Il nuovo regolamento rende l’ICE meno burocratica e di più facile utilizzo sia per gli organizzatori che per i suoi sostenitori, rafforzando nel contempo il suo monitoraggio e rendendo concreta la possibilità dei cittadini europei di partecipare alla vita politica dell’Unione.
La democrazia partecipativa in Italia
In Italia la democrazia partecipativa o diretta è inserita tra le norme della Costituzione.
Infatti la possibilità di partecipare alle scelte politiche da parte dei cittadini veniva immaginata dai padri costituenti con ben cinque differenti strumenti: la petizione (Art. 50 Cost.), la proposta di legge popolare (Art. 71 Cost.), il referendum abrogativo (Art. 75 Cost.), il referendum confermativo delle modifiche alla costituzione stessa (Art. 138 Cost.) e il referendum sulle fusioni/unioni dei comuni (Art. 132 Cost.).
Le petizioni possono essere presentate anche da una sola persona e nelle intenzioni del costituente dovevano rappresentare un istituto volto a consentire l’esercizio della sovranità dei cittadini, ma non esiste da parte delle Camere alcun obbligo di risposta.

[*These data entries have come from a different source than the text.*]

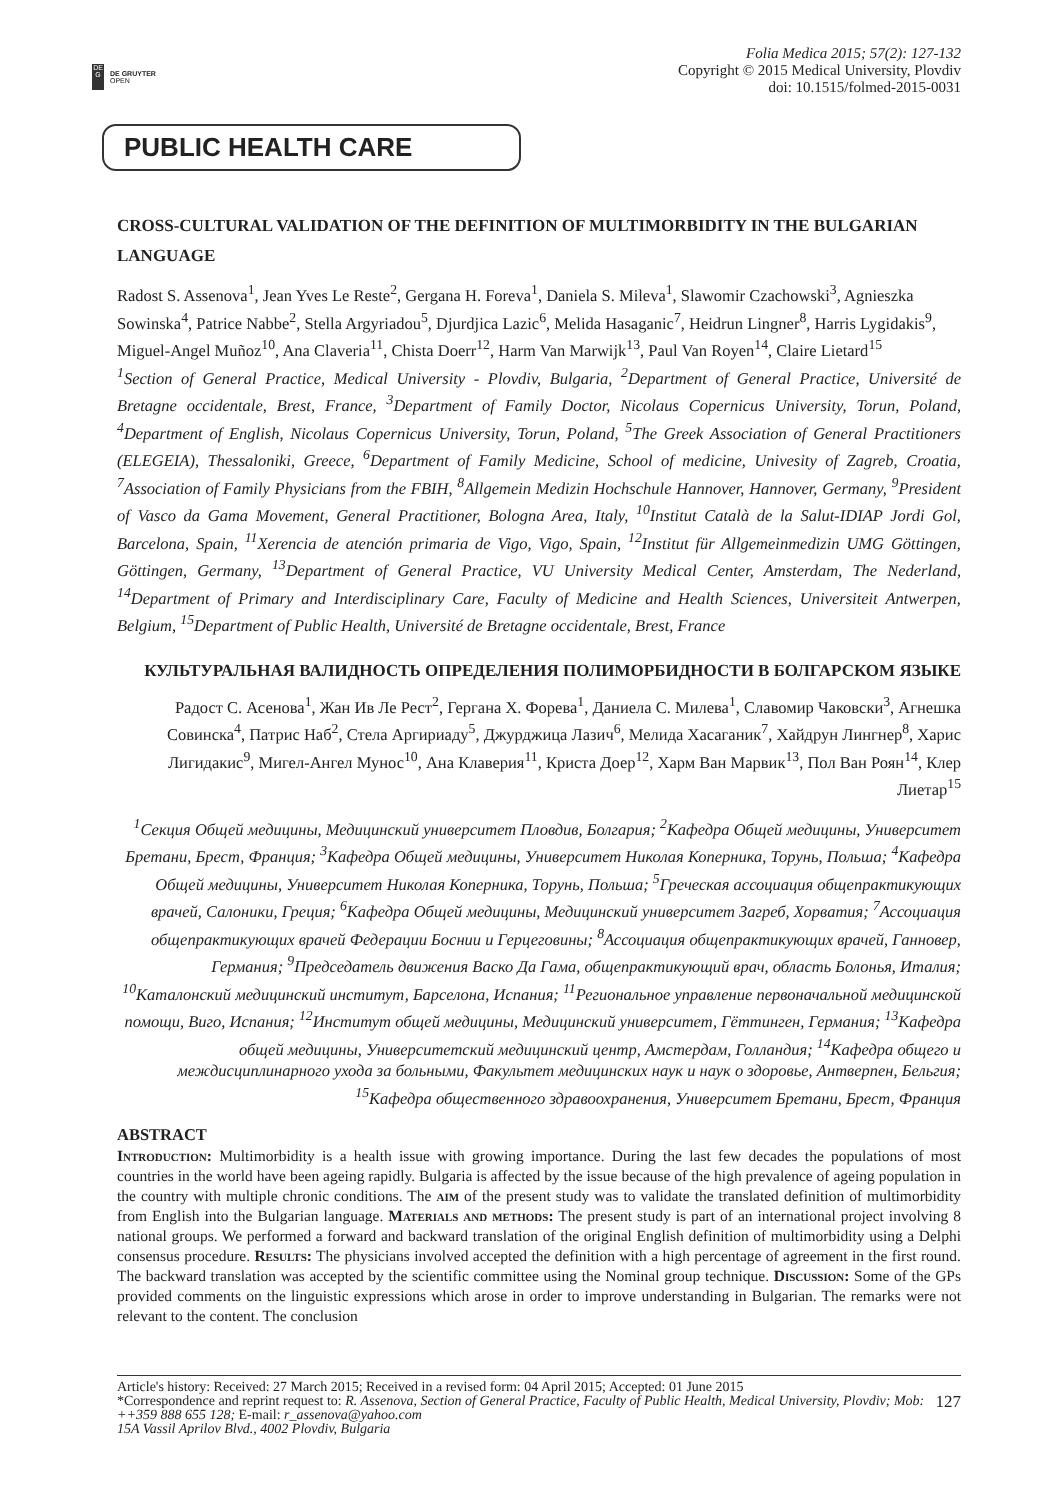DE
G
DE GRUYTER
OPEN
Folia Medica 2015; 57(2): 127-132
Copyright © 2015 Medical University, Plovdiv
doi: 10.1515/folmed-2015-0031
PUBLIC HEALTH CARE
CROSS-CULTURAL VALIDATION OF THE DEFINITION OF MULTIMORBIDITY IN THE BULGARIAN LANGUAGE
Radost S. Assenova<sup>1</sup>, Jean Yves Le Reste<sup>2</sup>, Gergana H. Foreva<sup>1</sup>, Daniela S. Mileva<sup>1</sup>, Slawomir Czachowski<sup>3</sup>, Agnieszka Sowinska<sup>4</sup>, Patrice Nabbe<sup>2</sup>, Stella Argyriadou<sup>5</sup>, Djurdjica Lazic<sup>6</sup>, Melida Hasaganic<sup>7</sup>, Heidrun Lingner<sup>8</sup>, Harris Lygidakis<sup>9</sup>, Miguel-Angel Muñoz<sup>10</sup>, Ana Claveria<sup>11</sup>, Chista Doerr<sup>12</sup>, Harm Van Marwijk<sup>13</sup>, Paul Van Royen<sup>14</sup>, Claire Lietard<sup>15</sup>
<sup>1</sup> Section of General Practice, Medical University - Plovdiv, Bulgaria, <sup>2</sup>Department of General Practice, Université de Bretagne occidentale, Brest, France, <sup>3</sup>Department of Family Doctor, Nicolaus Copernicus University, Torun, Poland, <sup>4</sup>Department of English, Nicolaus Copernicus University, Torun, Poland, <sup>5</sup>The Greek Association of General Practitioners (ELEGEIA), Thessaloniki, Greece, <sup>6</sup>Department of Family Medicine, School of medicine, Univesity of Zagreb, Croatia, <sup>7</sup>Association of Family Physicians from the FBIH, <sup>8</sup>Allgemein Medizin Hochschule Hannover, Hannover, Germany, <sup>9</sup>President of Vasco da Gama Movement, General Practitioner, Bologna Area, Italy, <sup>10</sup>Institut Català de la Salut-IDIAP Jordi Gol, Barcelona, Spain, <sup>11</sup>Xerencia de atención primaria de Vigo, Vigo, Spain, <sup>12</sup>Institut für Allgemeinmedizin UMG Göttingen, Göttingen, Germany, <sup>13</sup>Department of General Practice, VU University Medical Center, Amsterdam, The Nederland, <sup>14</sup>Department of Primary and Interdisciplinary Care, Faculty of Medicine and Health Sciences, Universiteit Antwerpen, Belgium, <sup>15</sup>Department of Public Health, Université de Bretagne occidentale, Brest, France
КУЛЬТУРАЛЬНАЯ ВАЛИДНОСТЬ ОПРЕДЕЛЕНИЯ ПОЛИМОРБИДНОСТИ В БОЛГАРСКОМ ЯЗЫКЕ
Радост С. Асенова<sup>1</sup>, Жан Ив Ле Рест<sup>2</sup>, Гергана Х. Форева<sup>1</sup>, Даниела С. Милева<sup>1</sup>, Славомир Чаковски<sup>3</sup>, Агнешка Совинска<sup>4</sup>, Патрис Наб<sup>2</sup>, Стела Аргириаду<sup>5</sup>, Джурджица Лазич<sup>6</sup>, Мелида Хасаганик<sup>7</sup>, Хайдрун Лингнер<sup>8</sup>, Харис Лигидакис<sup>9</sup>, Мигел-Ангел Мунос<sup>10</sup>, Ана Клаверия<sup>11</sup>, Криста Доер<sup>12</sup>, Харм Ван Марвик<sup>13</sup>, Пол Ван Роян<sup>14</sup>, Клер Лиетар<sup>15</sup>
<sup>1</sup> Секция Общей медицины, Медицинский университет Пловдив, Болгария; <sup>2</sup>Кафедра Общей медицины, Университет Бретани, Брест, Франция; <sup>3</sup>Кафедра Общей медицины, Университет Николая Коперника, Торунь, Польша; <sup>4</sup>Кафедра Общей медицины, Университет Николая Коперника, Торунь, Польша; <sup>5</sup>Греческая ассоциация общепрактикующих врачей, Салоники, Греция; <sup>6</sup>Кафедра Общей медицины, Медицинский университет Загреб, Хорватия; <sup>7</sup>Ассоциация общепрактикующих врачей Федерации Боснии и Герцеговины; <sup>8</sup>Ассоциация общепрактикующих врачей, Ганновер, Германия; <sup>9</sup>Председатель движения Васко Да Гама, общепрактикующий врач, область Болонья, Италия; <sup>10</sup>Каталонский медицинский институт, Барселона, Испания; <sup>11</sup>Региональное управление первоначальной медицинской помощи, Виго, Испания; <sup>12</sup>Институт общей медицины, Медицинский университет, Гёттинген, Германия; <sup>13</sup>Кафедра общей медицины, Университетский медицинский центр, Амстердам, Голландия; <sup>14</sup>Кафедра общего и междисциплинарного ухода за больными, Факультет медицинских наук и наук о здоровье, Антверпен, Бельгия; <sup>15</sup>Кафедра общественного здравоохранения, Университет Бретани, Брест, Франция
ABSTRACT
Introduction: Multimorbidity is a health issue with growing importance. During the last few decades the populations of most countries in the world have been ageing rapidly. Bulgaria is affected by the issue because of the high prevalence of ageing population in the country with multiple chronic conditions. The aim of the present study was to validate the translated definition of multimorbidity from English into the Bulgarian language. Materials and methods: The present study is part of an international project involving 8 national groups. We performed a forward and backward translation of the original English definition of multimorbidity using a Delphi consensus procedure. Results: The physicians involved accepted the definition with a high percentage of agreement in the first round. The backward translation was accepted by the scientific committee using the Nominal group technique. Discussion: Some of the GPs provided comments on the linguistic expressions which arose in order to improve understanding in Bulgarian. The remarks were not relevant to the content. The conclusion
Article's history: Received: 27 March 2015; Received in a revised form: 04 April 2015; Accepted: 01 June 2015
*Correspondence and reprint request to: R. Assenova, Section of General Practice, Faculty of Public Health, Medical University, Plovdiv; Mob: ++359 888 655 128; E-mail: r_assenova@yahoo.com
15A Vassil Aprilov Blvd., 4002 Plovdiv, Bulgaria
127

Per depositare le proposte di legge servono, invece, 50.000 firme autenticate e il progetto deve essere redatto per articoli prima della sua presentazione alle Camere, mentre i referendum abrogativi si sono dimostrati strumenti obsoleti e inefficaci, soprattutto perché la Legge n. 352/1970, che disciplina come devono essere raccolte e presentate le firme, impone rigidi e plurimi adempimenti che di fatto ostacolano l’obiettivo perseguito, ovvero quello di raccogliere il parere della volontà popolare.
Tuttavia le iniziative di sviluppo degli strumenti della democrazia partecipativa sono stati negli anni numerosi soprattutto a livello regionale e comunale e ultimamente prevedono anche la possibilità di avvalersi della tecnologia digitale attraverso piattaforme sicure e per ora ancora centralizzate.